La prospettiva da cui mi sento di parlare è, ancora una volta, quella della forma del territorio. Credo che ‘leggendo’ il nostro territorio sia consentito cogliere, forse nel modo più vero, ciò che siamo: è proprio dalle nostre piazze, dalle nostre vie, dai muri delle nostre case e dai caratteri delle nostre campagne che si può - si deve, ritengo - partire per comprendere tale identità. E’ in quest’ottica che si riscopre il senso della comunità. Basti pensare: l’idea della piazza condivisa (è spesso la Piazza dei Signori) e quella del mercato (le tante Piazze delle Erbe); i luoghi delle botteghe magari raccolti in strutture coperte (logge, ‘saloni’ o ‘basiliche’ che siano); la presenza del leone di S. Marco; le vie d’acqua che conducono a Venezia; l’impronta palladiana di tante chiese; la presenza delle ville, che in Veneto hanno caratteri peculiari, a segnare a campagna; spesso un rapporto (anzitutto visivo) con le montagne. In tutto ciò si scopre la cifra di un’identità tangibile, visibile e perciò autentica. Ma se si guarda a questi elementi, si scopre allora che questa stessa identità colloca il Veneto in un contesto più ampio, che è semmai quello del Triveneto (e non si dica sempre Nordest, che sa di mera collocazione geografica), territorio certo articolato, ma ricco di molti caratteri comuni e valori condivisi, da Trento a Trieste.

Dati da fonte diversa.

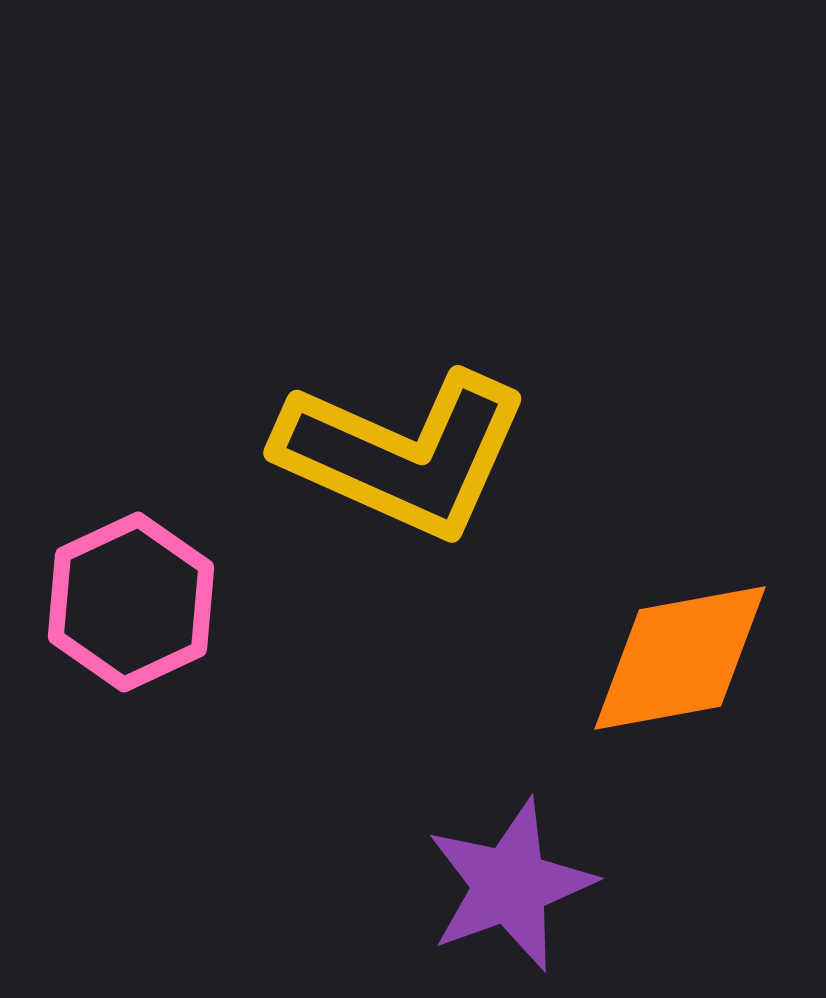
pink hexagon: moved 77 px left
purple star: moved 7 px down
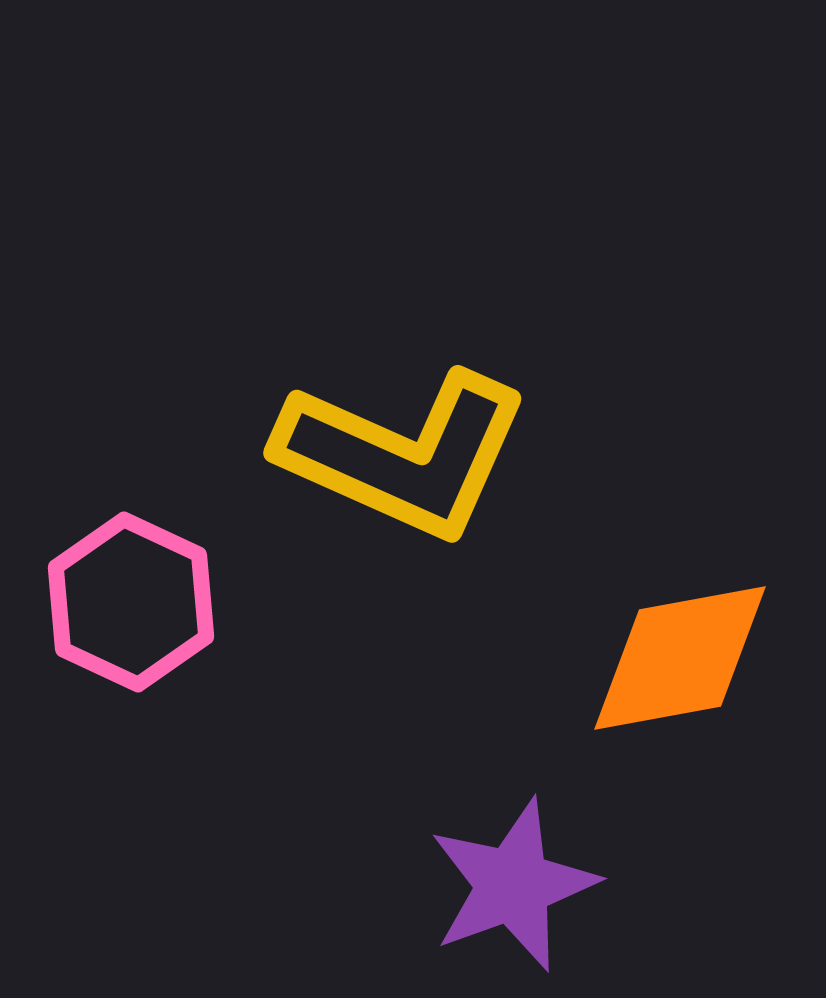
pink hexagon: rotated 10 degrees counterclockwise
purple star: moved 3 px right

Perché allora non trovare nello Statuto di questa Regione un’occasione per dimostrare la capacità di una collettività di aprirsi, anzitutto verso le terre che storicamente al Veneto sono sempre state legate? Perché non cogliere l’occasione per trovare una qualche formula in cui ribadire la vocazione (senza egemonie e senza nostalgie, certamente) ultra-regionale di tale intero territorio?

Il Triveneto, solo se unitariamente considerato, rappresenta un ‘cantone’ in grado di proporsi, anzitutto per peso culturale, su scala europea: non occorre certo enumerare tutte le sue eccellenze (università, centri di ricerca, teatri e varie altre istituzioni, dalla Biennale alla Fondazione Cini, solo per citarne alcune). Si tratta di una regione metropolitana con sei milioni e mezzo di abitanti. E le sue potenzialità sono ancora maggiori se si considerino gli orizzonti cui essa naturalmente è portata a guardare: quello del Nord (Austria e Baviera) e dell’Est (Slovenia e Croazia anzitutto), dove in verità le tracce di una cultura veneta sono da sempre assai forti (si pensi ai tanti leoni di San Marco istriani e alle atmosfere scamozziane di Salisburgo).

Il Veneto ritrovi la propria identità guardando anche attorno a sé, non solo al suo interno: ricorderà così finalmente di rappresentare una cultura frutto di commistione di popoli, di razze, di religioni (quale babele fosse Venezia spesso si dimentica); maturerà la consapevolezza di portare l’eredità di una lunga tradizione di repubblica – seppure a vocazione oligarchica – di pace e di tolleranza.

Ci si fidi di ciò che lo spirito del nostro territorio sa raccontare: l’identità del Veneto non è quella, un po’ caricaturale, del dialetto, del bigottismo (che è cosa diversa da una certamente significativa omogeneità religiosa, che peraltro continua anche in Austria e in Baviera) e degli altri caratteri di piccola botteguccia che, stando a molto di ciò che si legge sui giornali, soltanto con qualche piccineria si vorrebbero ora elevare a rappresentatività generale.